Les polémiques entre partisans de Nín-Andrade et partisans de Trotsky au sujet du P.O.U.M. gagneraient à être éclairées en profondeur par des études du type de celles que nous venons de suggérer. Le problème décisif historiquement, celui de 1934-35, « entrisme » dans le Parti socialiste ou fusion avec le Bloc dans le P.O.U.M., peut être réduit à une divergence dans la méthode de construction du Parti révolutionnaire. Les partisans de 1’« union des révolutionnaires » dans le P.O.U.M. ont beau jeu de souligner la rapide décomposition de l’aile gauche socialiste, le rôle joué par la direction de la J.S. dans la stalinisation du Parti socialiste espagnol. Les mêmes tirent un argument évident de la rapide liquidation politique des trotskistes « entrés » dans le Parti socialiste espagnol sur les conseils de Trotsky, qu’il s’agisse de Fersen ou d’Estebán Bilbao, ou encore de la médiocrité des « groupes » trotskistes mis sur pied à partir de 1936. Mais il est Incontestable que la décision de la Gauche communiste de ne pas entrer dans le P.S. a pesé sur le destin de l’aile gauche de ce parti livrée à elle-même, car il est impossible de comparer ce que n’ont pas réalisé ensemble Fersen, Bilbao, Munis et six jeunes militants madrilènes, avec ce qu’auraient pu réaliser la pléiade de brillants militants trotskistes qui ont préféré prendre part à la fondation du P.O.U.M.

Le parti ainsi constitué par la fusion du Bloc et de la Gauche communiste était-il un parti de caractère national comme l’écrit aujourd’hui encore Juan Andrade[13] ? On peut légitimement en douter. Les arguments en faveur d’une fusion avec le Bloc sont très forts en ce qui concerne la Catalogne où ce dernier regroupe incontestablement une avant-garde ouvrière qui a une réelle influent parmi les travailleurs : l’entrée des trotskistes dans le petit Parti socialiste catalan de Vidiella - qui constituera le noyau du P.S.U.C. - risquait en effet de placer les trotskistes en position d’infériorité par rapport aux maurinistes. En fait, aucun des protagonistes ne semble avoir envisagé à cette date la possibilité d’une montée foudroyante de l’influence stalinienne, facteur qui allait se révéler décisif pour l’existence même du P.O.U.M.

* Consignes de l'exercice *
Prolongez le texte sur le P.O.U.M. à partir de sa dernière phrase, dans le même registre. Les lignes constituent un matériau indépendant du texte sur le P.O.U.M.

* Matériau *
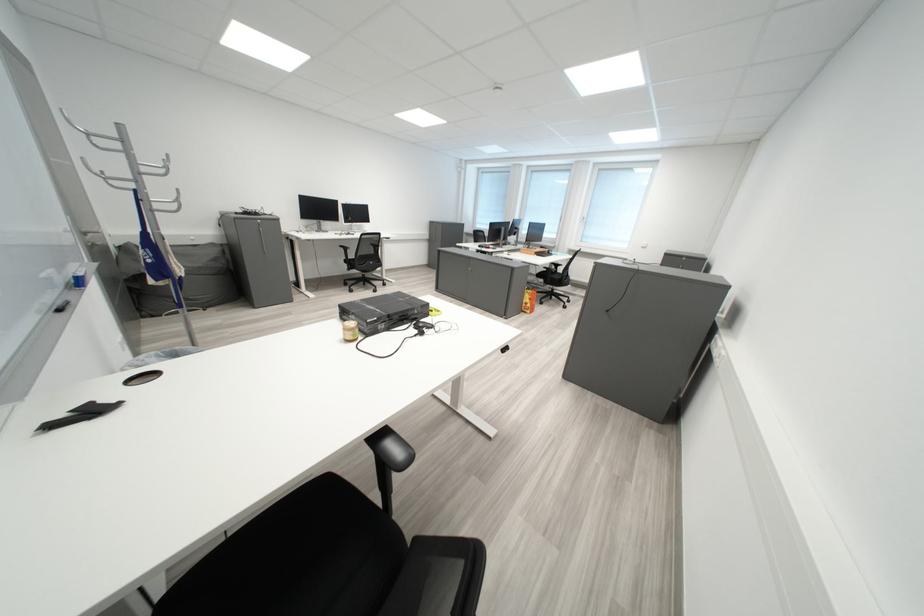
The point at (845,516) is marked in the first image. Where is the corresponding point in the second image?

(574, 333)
--
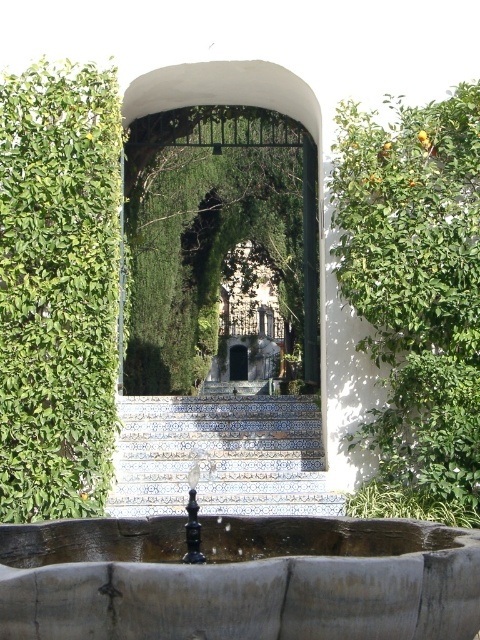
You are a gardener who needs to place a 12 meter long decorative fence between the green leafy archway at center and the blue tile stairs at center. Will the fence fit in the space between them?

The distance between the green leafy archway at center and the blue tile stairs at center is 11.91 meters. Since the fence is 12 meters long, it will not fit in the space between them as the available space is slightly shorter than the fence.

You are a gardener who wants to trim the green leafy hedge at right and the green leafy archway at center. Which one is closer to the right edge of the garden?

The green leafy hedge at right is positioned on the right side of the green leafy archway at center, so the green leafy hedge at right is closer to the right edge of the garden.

* Résultat obtenu *
Mais la situation n’est pas identique, il s’en faut, dans les autres régions d’Espagne. Là encore, les Asturies suggèrent une tout autre interprétation des virtualités ouvertes à l’époque. Car là, Bloc ouvrier et paysan et Gauche communiste constituent des minorités dont la présence au sein du P.S.O.E. aurait pu, comme le pensait Trotsky, féconder l’aile gauche groupée autour d’Avance et, du coup, peut-être empêcher le retour en force des anti-alliancistes de la C.N.T. au lendemain de la mort de José Maria Martinez puis d’Orobón Fernández avant la guerre civile. L’étude du Parti socialiste dans les Asturies au cours de la guerre civile démontrerait la remarquable résistance offerte par l’aile gauche socialiste à l’influence stalinienne, ce que la presse du P.O.U.M. souligne en mettant en relief, au printemps de 1937, les prises de position d’un Javier Bueno[14] et l’organisation par Rafael Fernández - comme lui dirigeant de l’insurrection asturienne et de l’Alliance ouvrière de 1934 - de l’opposition révolutionnaire à la politique de Carrillo à la tête de la J.S.U.[15]. A cette date, le porte-drapeau du trotskysme aux Asturies après la défection de Loredo Aparicio, Emiliano Garcia, ouvrier du bâtiment, ancien secrétaire de l’Ateneo ouvrier de Gijon, est tombé dans les rangs des milices. L’implantation du P.O.U.M. semble avoir été plus importante au Levant, à Valence et à Castellon, où il est représenté dans les comités formés en juillet 1936, mais elle est mineure dans tout le reste de l’Espagne[16], particulièrement à Madrid où les progrès réalisés dans les premières semaines de la guerre civile ne permettront jamais au P.O.U.M. d’être « reconnu » par les autres organisations et n’empêcheront pas que les poumistes de la capitale soient les premiers frappés. Si, comme nous le pensons sur la base d’une étude de la presse du P.O.U.M. à partir de sa fondation, une étude plus poussée confirmait que l’essentiel des forces du nouveau parti se trouvait bien en Catalogne, il serait effectivement possible de conclure que, lors de sa constitution les préoccupations « catalanistes » qui avaient toujours été celles de Maurín - et lui avaient valu d’acerbes critiques de Nín - avaient prévalu dans le choix de la méthode de construction du parti qui avait abouti à « l’unification des révolutionnaires » à travers le P.O.U.M.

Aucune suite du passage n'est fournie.